Top 20 Program Managers: How They Made the Cut

The job of a program manager has never been more important. On one side, they’re dealing with banks that are still facing a tough time with interest income and, consequently, on the hunt to increase fee income. On the other, they’re dealing with a talent shortage and major disruptions brought on by technology.

Even at a very basic level, the idea of bank brokerage is a difficult mix. One side is driven by numbers; the other defined by trust and relationships. Whether a program manager worked for years as an advisor, or was a top lieutenant of a bank president and took on added responsibility, they can find themselves inhabiting the ground between banks and their investment programs.

For our annual Top 20, we scoured the industry to find the ones who succeed in this tough environment. Our top program manager this year (warning: spoiler alert) is Paul Restante from Community Bank in Syracuse, N.Y. He’s been on our list before, but never as the top manager. In an interview, he discusses the balance he tries to strike between technology and face-to-face customer service.

He also treats his advisors like professionals, allowing them to make the shift to fee business slowly if they choose. But overall, they are definitely making that shift, with 65% of his program’s revenue coming from fees now.

Other topics that continually surfaced in our conversations with the winners were the importance of making referrals to the bank, not just taking them, as well as offering their advisors latitude in the job wherever possible.

To compile our list, we once again used multiple variables and combined them into a weighted average. Specifically, we used six factors: (1) total team assets under management; (2) growth of team assets; (3) growth of team annual production; (4) average production per advisor; (5) number of full-time advisors the program manager directly supervises; and (6) number of licensed branch employees under their supervision. The number of LBEs didn’t get as much weight as the other variables. Also, in some cases, we used our own estimates of production-per-advisor by dividing team production by the average number of advisors year-over-year.

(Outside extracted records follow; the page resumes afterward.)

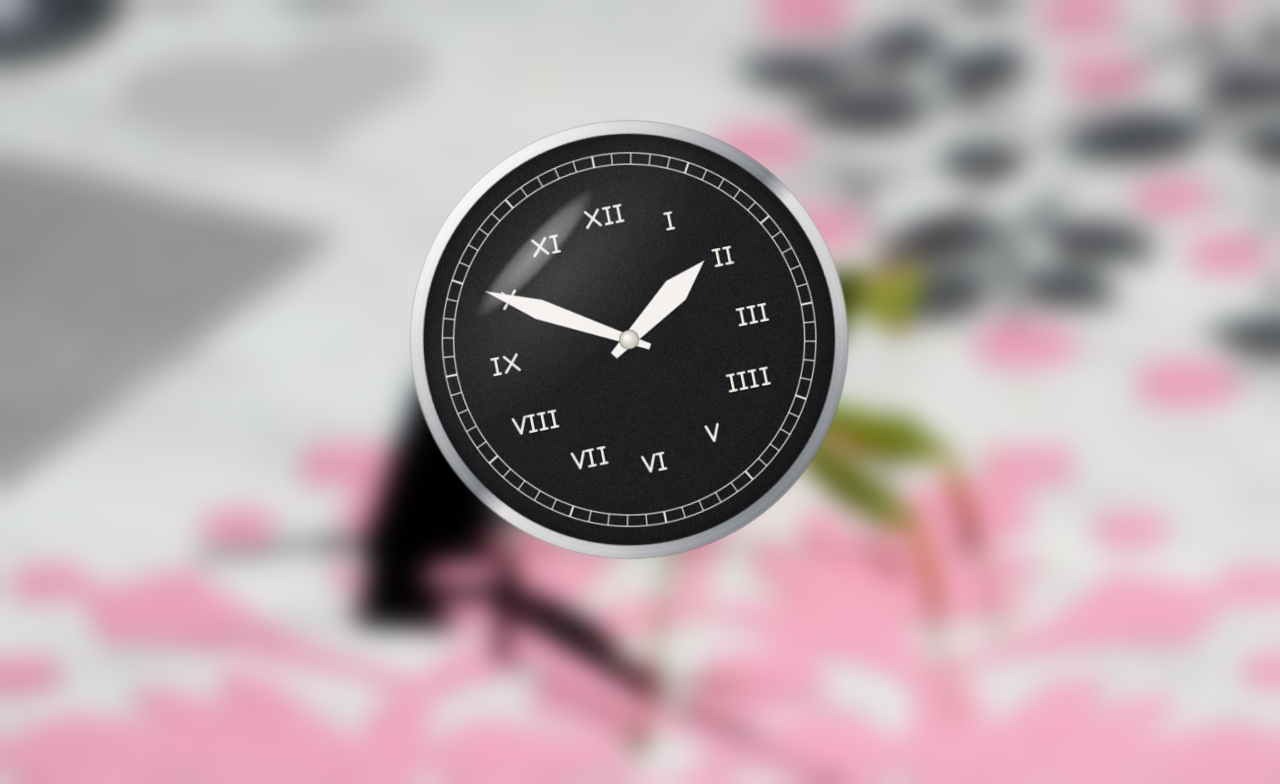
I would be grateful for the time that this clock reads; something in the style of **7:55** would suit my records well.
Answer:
**1:50**
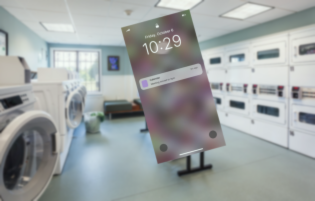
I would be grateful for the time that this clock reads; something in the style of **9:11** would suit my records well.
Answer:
**10:29**
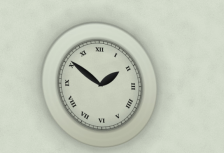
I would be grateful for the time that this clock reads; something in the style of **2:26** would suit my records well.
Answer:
**1:51**
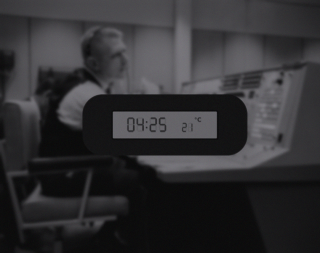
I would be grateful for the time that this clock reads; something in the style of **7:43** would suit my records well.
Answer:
**4:25**
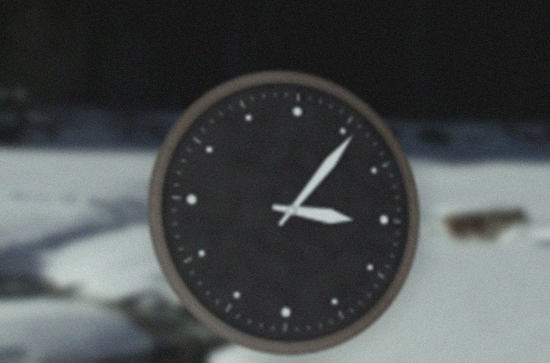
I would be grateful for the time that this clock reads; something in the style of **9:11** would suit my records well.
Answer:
**3:06**
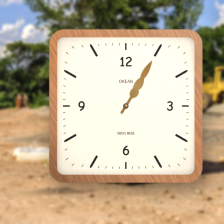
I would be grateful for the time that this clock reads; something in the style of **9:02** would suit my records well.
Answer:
**1:05**
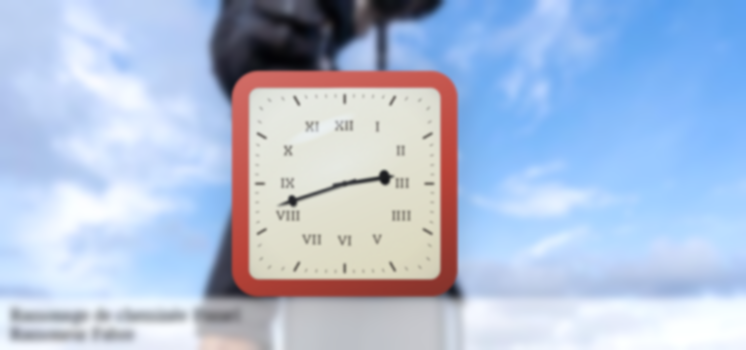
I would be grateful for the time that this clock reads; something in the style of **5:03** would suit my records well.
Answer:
**2:42**
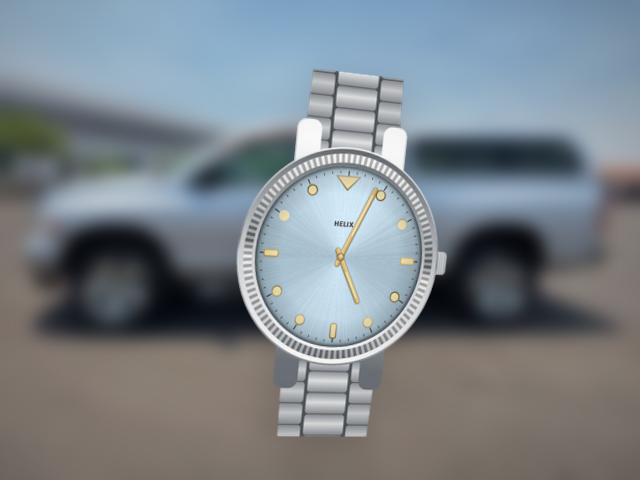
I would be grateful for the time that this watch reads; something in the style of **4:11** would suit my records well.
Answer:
**5:04**
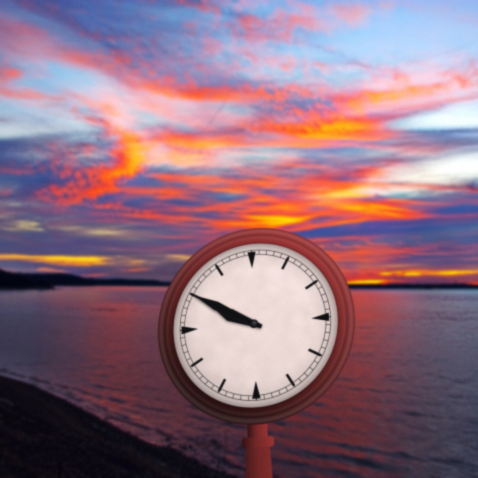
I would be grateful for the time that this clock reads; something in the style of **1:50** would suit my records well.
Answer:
**9:50**
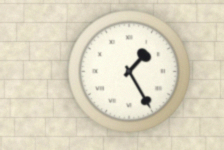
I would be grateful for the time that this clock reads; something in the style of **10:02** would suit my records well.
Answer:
**1:25**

Three of the six variables did not depend on size, but rather on efficiency and growth, which we would argue are signs of good management.

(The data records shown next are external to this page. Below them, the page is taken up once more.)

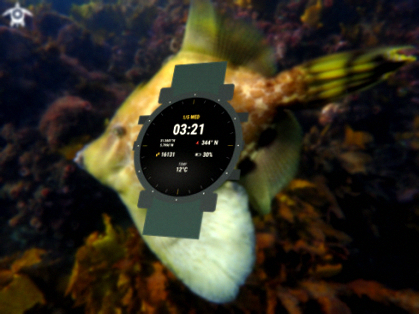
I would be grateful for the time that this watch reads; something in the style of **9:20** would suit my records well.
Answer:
**3:21**
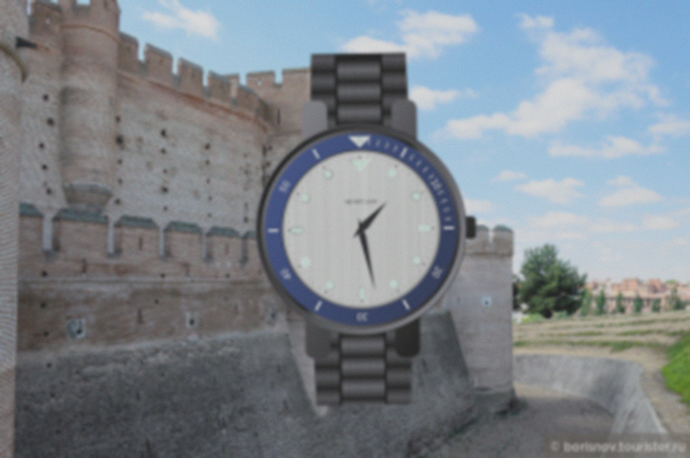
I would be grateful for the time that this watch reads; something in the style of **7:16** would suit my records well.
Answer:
**1:28**
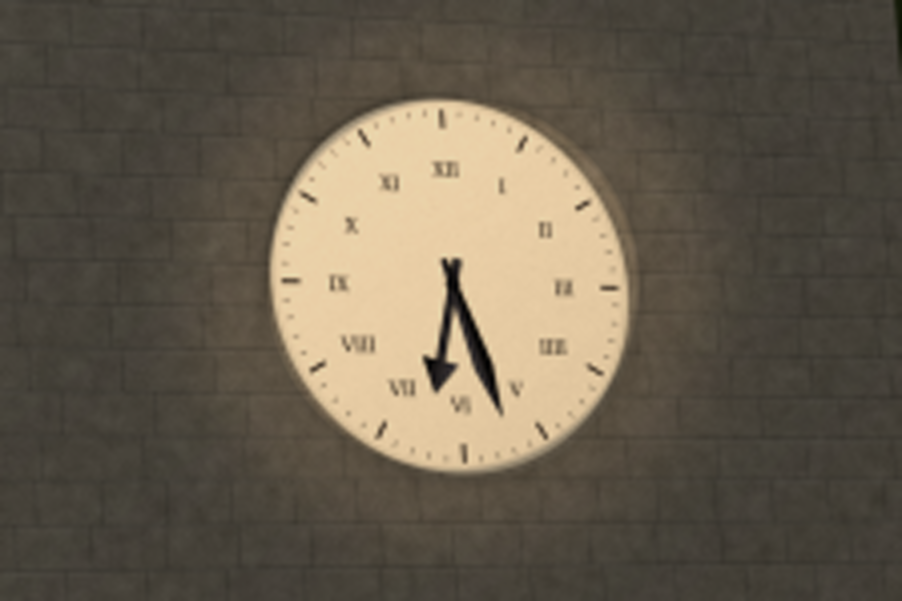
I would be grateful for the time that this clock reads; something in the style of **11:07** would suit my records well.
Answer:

We have several return winners, including last year’s top manager Agnes Lew of East West Bank, Scott Jenner from First Tech Credit Union and Gary Collier from Pinnacle. We also have a few new faces on this year’s list, such as First Midwest Bank’s Kristen Vitale.

Following the Top 20, we’ve included the Next 30, which shows those managers who ranked 21 through 50 in our final list. For a more thorough look at all 50 winners, check our site for extra rankings and analysis.

 

1.  Paul Restante, Community Bank, Invest Financial

At seminars and industry meetings, Paul Restante hears the concern about robo advisors sprouting up unexpectedly like dandelions in a field. Younger clients are gravitating toward automated brokerage advisory options on the web, as the narrative goes. But to him, the threat remains small.

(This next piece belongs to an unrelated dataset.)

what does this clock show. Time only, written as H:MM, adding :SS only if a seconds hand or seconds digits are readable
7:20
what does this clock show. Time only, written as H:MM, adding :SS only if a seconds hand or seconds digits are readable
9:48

“Maybe I’m dead wrong, but I don’t think our industry has boiled down to a commodity,” says the managing director at Community Bank, and head of its investment program in Dewitt, NY. “I could have said the same thing 15 years ago when they began selling our products on the Internet. Everyone thought the industry would go backward. But it hasn’t.”

Lest anyone think Restante is out of touch with Generation X and Y, he stays in touch with his 21-year-old son—graduating from Oneonta State University this spring—by  texts. He also has a daughter attending Oswego State University.

The best approach for advisors, he feels, straddles the line between digital and face-to-face communication. He believes clients want to interact through more digital channels, and certainly have more digital product options online today. But he also feels that investors still want a human connection, someone who will help them focus on their financial priorities.

The other shift he sees is the common move to a fee-based model. “That’s always been a challenge in bank programs,” says Restante about how advisors and clients have typically worked together. “A bank broker has typically been a transactional sales person, which didn’t lend itself to a fee-based practice.”

Since joining Community Bank in 2010, Restante has focused on that shift, working with his 32 financial consultants (the title that Community Bank uses for its advisors) to focus more on delivering advice rather than just selling products—and getting paid for that relationship and service.

His effort appears to be working, with Restante stating that 65% of his program’s overall revenue is based on the fee advisory business and not on transactional business.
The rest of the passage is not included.